Building AI agents for games involves three infinite problem spaces: information representation, tool design, and prompting. GPT-5 showed the biggest performance jump from baseline to optimized prompts of any model, demonstrating that prompt engineering is an underrated skill that can dramatically change outcomes.
Good Start Labs works with companies like Cohere and OpenAI to evaluate models through rich game environments, then uses those same games as training arenas. Research shows vision models trained on games can outperform models trained directly on tasks like math when prompted to think of games as structured problems.
Alex shares how games taught him critical skills—RuneScape taught markets and scam detection, while the 24 Game taught multiplication. Good Start Labs is launching a prompting tournament where diplomacy champions and AI experts compete to optimize their agents, exploring the infinite prompt space collaboratively.
Discussion of how to evaluate trustworthiness when models should lie in games but not in other contexts. Companies can tune their training approach—either reinforcing honesty or optimizing for performance. The key is having flexible game environments where you can adjust rules and reinforcement to match your values.
The next game will be a Cards Against Humanity-style subjective game targeting humor—a known weakness in current models. The format may involve people prompting models to be funny or playing against them, with voting to determine what's actually humorous.

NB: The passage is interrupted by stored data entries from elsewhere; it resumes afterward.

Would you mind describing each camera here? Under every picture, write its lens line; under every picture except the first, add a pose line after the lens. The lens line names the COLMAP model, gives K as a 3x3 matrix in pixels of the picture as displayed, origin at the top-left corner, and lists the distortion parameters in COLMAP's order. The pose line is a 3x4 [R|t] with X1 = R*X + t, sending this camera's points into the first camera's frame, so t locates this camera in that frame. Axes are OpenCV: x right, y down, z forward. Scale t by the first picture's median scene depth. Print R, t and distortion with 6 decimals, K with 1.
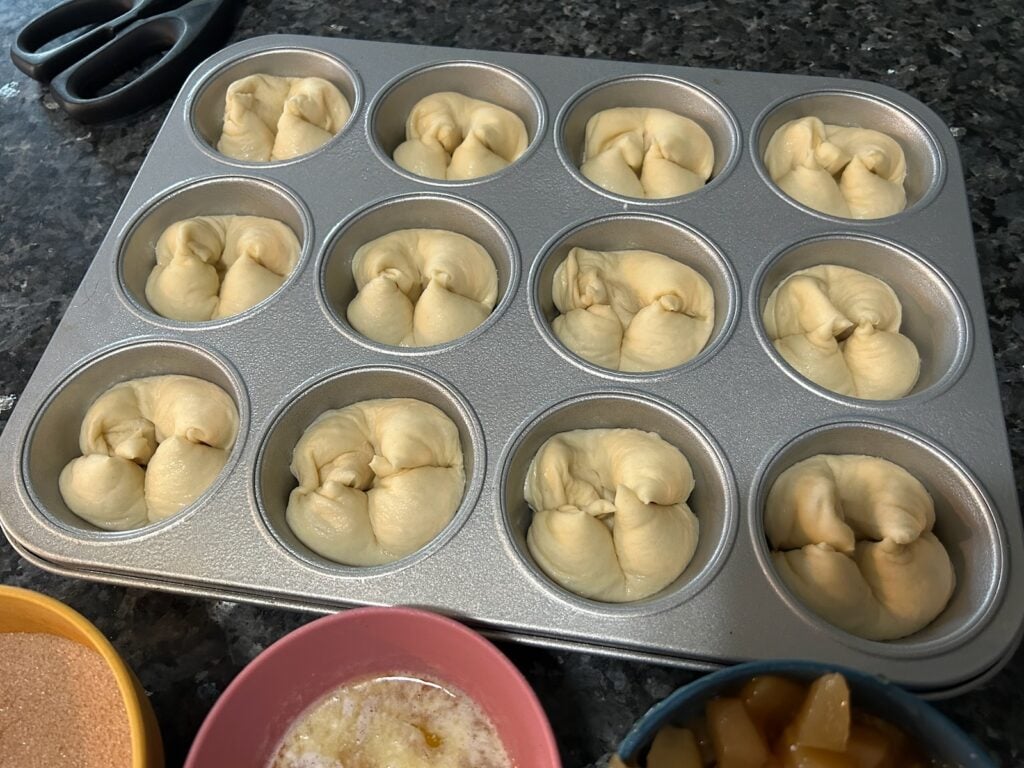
lens RADIAL K [[792.1, 0, 512.0], [0, 792.1, 384.0], [0, 0, 1]] dist [0.041225, -0.078895]
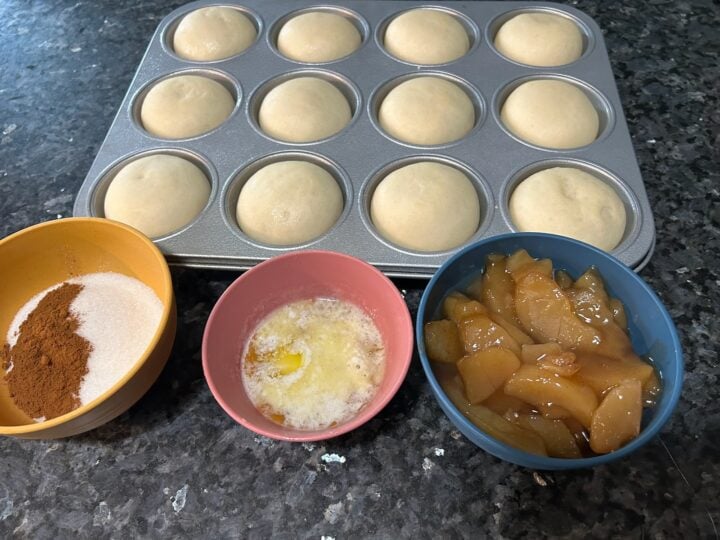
lens RADIAL K [[557.0, 0, 360.0], [0, 557.0, 270.0], [0, 0, 1]] dist [0.041225, -0.078895]
pose [[0.997196, -0.066823, 0.033696, -0.057976], [0.069259, 0.994605, -0.077227, 0.301431], [-0.028354, 0.079344, 0.996444, -0.198022]]
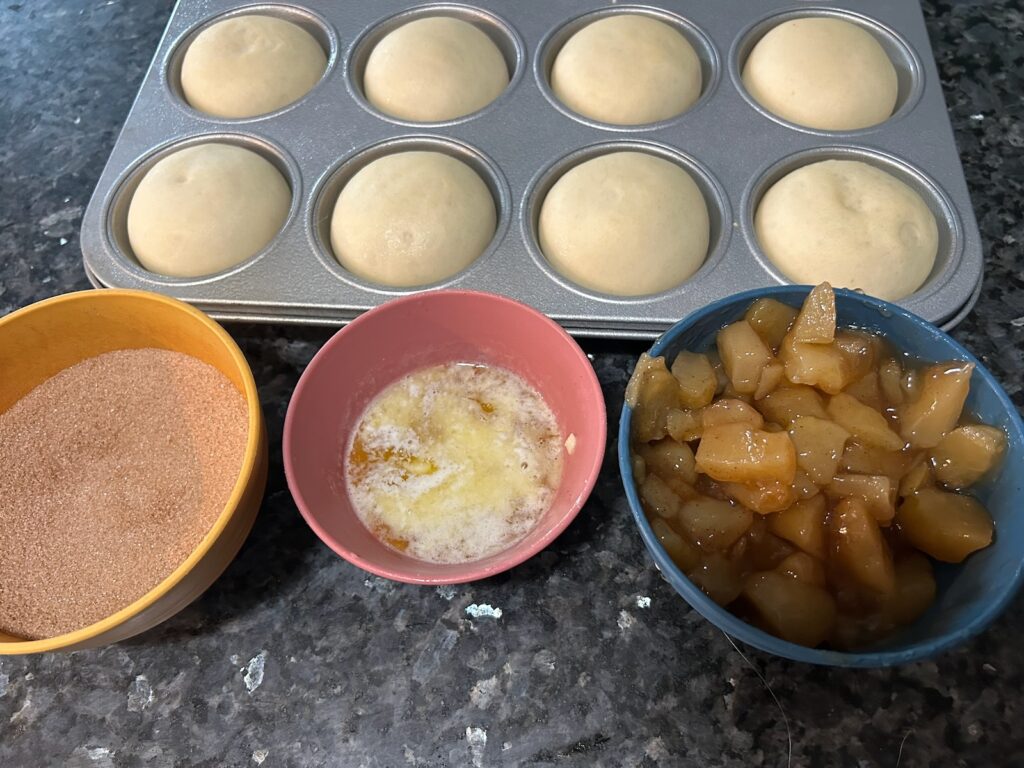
lens RADIAL K [[792.1, 0, 512.0], [0, 792.1, 384.0], [0, 0, 1]] dist [0.041225, -0.078895]
pose [[0.997249, -0.072757, 0.014139, -0.054882], [0.072479, 0.997183, 0.019313, 0.275806], [-0.015504, -0.018235, 0.999714, -0.128612]]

Alex shares concerns about how AI makes experts 10-100x more powerful but also does the work of juniors, potentially eliminating the path to expertise. Dan counters with Alex's own story—joining Every as a weak writer and making 2 years of progress in 3-4 months through AI-assisted learning and mentorship.
Alex highlights Google's constrained innovation (fast, reliable search requirements driving quality), Genie's rendering capabilities, and three areas seeing massive near-term AI impact: software (compilers enable RL), life sciences (AlphaFold reduced 6-year PhD work to 20 minutes), and education (AI tutors for curious kids).
Discussion of VR gaming experiences (Population One as physical Fortnite), Ray-Ban Meta glasses as more human technology (hands-free, present in moments), and anticipation for GTA VI as a billion-dollar cultural moment. Emphasis on shared experiences over personalized AI-generated content.